● Aim of the task: Find the string "lines" in the records. Copy every line it appears in.

[Source records — start]

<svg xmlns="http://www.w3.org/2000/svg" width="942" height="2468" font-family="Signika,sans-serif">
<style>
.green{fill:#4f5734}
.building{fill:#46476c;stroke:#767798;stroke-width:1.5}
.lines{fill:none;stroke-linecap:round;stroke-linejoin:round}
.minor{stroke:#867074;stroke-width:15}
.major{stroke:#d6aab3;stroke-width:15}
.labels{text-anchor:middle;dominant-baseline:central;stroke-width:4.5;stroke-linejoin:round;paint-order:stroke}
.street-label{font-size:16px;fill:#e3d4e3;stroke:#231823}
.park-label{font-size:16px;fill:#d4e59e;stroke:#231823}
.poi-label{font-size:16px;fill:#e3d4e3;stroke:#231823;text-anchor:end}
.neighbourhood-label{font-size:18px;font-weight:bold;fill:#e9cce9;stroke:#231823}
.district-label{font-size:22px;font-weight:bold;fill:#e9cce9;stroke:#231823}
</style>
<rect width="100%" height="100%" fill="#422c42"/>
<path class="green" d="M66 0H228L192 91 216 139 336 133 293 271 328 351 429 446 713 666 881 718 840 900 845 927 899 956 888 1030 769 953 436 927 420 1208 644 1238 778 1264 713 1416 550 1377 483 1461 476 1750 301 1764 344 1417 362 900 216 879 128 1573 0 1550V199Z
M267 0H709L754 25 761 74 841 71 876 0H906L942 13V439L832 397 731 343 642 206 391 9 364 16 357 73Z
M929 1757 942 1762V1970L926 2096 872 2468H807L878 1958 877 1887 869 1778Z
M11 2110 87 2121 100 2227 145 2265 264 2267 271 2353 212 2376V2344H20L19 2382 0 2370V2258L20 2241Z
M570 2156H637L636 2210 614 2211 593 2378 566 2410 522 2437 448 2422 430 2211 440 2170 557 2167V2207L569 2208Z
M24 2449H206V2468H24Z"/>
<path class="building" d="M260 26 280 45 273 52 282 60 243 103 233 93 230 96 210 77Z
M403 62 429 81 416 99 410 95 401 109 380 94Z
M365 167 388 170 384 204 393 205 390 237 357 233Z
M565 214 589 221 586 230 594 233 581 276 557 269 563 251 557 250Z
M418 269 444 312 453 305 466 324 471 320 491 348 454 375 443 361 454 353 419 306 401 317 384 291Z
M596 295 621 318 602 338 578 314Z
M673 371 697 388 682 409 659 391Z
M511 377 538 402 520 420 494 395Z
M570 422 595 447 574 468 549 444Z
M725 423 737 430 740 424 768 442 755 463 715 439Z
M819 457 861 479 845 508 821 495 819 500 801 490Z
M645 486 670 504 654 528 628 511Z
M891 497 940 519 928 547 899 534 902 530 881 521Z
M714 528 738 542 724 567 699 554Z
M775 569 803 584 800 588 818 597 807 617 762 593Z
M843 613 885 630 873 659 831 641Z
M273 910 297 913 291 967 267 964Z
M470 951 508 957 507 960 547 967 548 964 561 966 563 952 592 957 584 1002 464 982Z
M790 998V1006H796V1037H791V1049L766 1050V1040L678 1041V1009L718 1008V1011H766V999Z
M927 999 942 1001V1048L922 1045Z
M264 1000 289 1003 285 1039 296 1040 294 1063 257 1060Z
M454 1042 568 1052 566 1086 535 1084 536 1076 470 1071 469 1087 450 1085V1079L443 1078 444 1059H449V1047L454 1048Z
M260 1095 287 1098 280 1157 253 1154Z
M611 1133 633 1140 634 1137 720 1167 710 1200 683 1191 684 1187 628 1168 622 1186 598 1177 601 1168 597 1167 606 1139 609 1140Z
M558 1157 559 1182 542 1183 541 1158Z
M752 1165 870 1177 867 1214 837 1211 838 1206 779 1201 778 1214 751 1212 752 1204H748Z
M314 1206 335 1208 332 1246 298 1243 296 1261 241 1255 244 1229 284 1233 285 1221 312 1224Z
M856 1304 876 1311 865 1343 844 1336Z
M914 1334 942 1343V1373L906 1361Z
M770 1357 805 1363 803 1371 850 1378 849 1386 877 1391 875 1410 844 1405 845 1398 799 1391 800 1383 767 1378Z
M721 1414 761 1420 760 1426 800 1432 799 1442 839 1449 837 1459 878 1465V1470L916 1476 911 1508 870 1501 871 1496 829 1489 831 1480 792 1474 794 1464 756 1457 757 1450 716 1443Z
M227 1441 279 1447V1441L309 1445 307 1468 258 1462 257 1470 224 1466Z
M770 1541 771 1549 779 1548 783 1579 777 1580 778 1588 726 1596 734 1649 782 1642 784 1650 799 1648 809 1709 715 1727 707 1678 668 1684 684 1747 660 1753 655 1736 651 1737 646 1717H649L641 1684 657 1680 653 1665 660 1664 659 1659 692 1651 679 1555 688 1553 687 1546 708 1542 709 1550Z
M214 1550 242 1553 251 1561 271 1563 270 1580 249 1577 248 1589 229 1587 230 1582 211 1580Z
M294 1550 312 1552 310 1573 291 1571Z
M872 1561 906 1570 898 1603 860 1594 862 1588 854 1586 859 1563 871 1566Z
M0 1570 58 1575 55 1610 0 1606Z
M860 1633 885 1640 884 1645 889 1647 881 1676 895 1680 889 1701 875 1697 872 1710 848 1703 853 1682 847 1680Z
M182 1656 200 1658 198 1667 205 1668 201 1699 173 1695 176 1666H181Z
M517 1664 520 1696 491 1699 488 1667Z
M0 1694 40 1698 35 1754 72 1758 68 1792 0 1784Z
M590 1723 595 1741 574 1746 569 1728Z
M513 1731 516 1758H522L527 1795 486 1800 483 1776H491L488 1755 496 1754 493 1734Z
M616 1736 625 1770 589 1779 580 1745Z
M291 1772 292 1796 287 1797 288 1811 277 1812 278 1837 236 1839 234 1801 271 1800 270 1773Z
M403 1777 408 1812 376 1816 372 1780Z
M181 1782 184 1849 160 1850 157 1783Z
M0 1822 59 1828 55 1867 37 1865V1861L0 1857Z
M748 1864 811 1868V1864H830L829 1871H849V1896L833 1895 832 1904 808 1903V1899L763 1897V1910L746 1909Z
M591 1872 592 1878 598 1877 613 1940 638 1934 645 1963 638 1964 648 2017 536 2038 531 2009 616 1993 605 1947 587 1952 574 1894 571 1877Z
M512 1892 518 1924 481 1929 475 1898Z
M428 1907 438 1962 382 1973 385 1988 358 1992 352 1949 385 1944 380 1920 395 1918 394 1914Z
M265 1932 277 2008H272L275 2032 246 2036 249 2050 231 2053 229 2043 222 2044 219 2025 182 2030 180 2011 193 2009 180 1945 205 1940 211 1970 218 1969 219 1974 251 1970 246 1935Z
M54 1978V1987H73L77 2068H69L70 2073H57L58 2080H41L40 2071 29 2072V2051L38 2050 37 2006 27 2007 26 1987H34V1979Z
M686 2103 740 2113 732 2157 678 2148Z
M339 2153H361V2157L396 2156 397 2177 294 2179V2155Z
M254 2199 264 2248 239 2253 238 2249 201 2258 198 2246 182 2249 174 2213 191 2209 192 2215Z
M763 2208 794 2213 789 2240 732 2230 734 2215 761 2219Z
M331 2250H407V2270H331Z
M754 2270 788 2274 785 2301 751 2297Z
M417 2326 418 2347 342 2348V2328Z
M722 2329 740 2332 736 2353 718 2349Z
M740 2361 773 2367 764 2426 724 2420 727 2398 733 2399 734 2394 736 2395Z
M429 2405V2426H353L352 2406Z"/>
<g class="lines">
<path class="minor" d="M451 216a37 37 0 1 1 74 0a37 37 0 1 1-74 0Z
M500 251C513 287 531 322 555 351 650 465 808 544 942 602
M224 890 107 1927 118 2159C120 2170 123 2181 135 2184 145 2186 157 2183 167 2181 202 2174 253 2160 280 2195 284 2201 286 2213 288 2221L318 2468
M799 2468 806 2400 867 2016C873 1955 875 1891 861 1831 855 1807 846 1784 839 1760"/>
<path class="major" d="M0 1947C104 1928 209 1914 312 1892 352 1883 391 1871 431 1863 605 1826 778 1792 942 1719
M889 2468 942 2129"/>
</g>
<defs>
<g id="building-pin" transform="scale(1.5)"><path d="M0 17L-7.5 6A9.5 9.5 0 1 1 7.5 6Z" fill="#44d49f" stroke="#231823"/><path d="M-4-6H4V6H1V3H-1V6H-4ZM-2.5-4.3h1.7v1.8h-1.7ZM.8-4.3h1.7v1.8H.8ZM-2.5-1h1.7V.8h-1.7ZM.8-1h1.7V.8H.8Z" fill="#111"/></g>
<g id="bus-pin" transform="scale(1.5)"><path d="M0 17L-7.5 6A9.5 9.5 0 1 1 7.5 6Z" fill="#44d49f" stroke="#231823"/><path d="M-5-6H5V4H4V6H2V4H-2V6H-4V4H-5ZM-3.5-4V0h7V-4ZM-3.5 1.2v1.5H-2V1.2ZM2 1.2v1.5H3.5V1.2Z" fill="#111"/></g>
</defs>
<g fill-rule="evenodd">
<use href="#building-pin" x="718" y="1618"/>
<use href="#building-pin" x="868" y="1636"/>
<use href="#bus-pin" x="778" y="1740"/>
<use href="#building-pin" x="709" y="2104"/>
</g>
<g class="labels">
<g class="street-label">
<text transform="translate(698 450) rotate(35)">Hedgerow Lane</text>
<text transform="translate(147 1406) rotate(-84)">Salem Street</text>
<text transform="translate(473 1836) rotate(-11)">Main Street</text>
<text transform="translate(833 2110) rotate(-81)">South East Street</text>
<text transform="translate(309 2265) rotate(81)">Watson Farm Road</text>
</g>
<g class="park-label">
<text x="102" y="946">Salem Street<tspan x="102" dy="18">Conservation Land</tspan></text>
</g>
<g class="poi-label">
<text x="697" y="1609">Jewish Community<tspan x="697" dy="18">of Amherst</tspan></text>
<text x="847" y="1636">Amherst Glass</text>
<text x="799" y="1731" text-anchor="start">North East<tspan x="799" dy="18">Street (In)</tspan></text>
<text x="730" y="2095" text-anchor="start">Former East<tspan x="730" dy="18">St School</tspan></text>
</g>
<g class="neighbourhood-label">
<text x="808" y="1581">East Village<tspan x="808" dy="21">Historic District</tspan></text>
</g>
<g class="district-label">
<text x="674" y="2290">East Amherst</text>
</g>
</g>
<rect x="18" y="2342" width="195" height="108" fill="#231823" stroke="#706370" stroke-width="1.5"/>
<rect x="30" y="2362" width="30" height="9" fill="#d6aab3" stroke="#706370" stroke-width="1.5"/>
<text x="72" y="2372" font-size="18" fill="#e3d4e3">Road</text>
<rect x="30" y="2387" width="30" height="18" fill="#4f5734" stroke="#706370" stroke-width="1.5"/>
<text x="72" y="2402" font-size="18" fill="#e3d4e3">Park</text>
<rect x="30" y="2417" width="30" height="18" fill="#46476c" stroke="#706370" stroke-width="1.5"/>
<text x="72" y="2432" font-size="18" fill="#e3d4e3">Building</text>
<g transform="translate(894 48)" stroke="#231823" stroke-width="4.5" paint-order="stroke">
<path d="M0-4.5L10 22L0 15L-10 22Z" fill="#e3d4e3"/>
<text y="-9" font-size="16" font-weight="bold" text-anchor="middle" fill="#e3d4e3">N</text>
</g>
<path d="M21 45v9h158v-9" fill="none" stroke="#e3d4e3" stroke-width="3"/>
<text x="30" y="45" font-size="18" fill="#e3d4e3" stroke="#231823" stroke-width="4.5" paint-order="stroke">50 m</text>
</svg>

[Source records — finish]

● Result for this exercise:
.lines{fill:none;stroke-linecap:round;stroke-linejoin:round}
<g class="lines">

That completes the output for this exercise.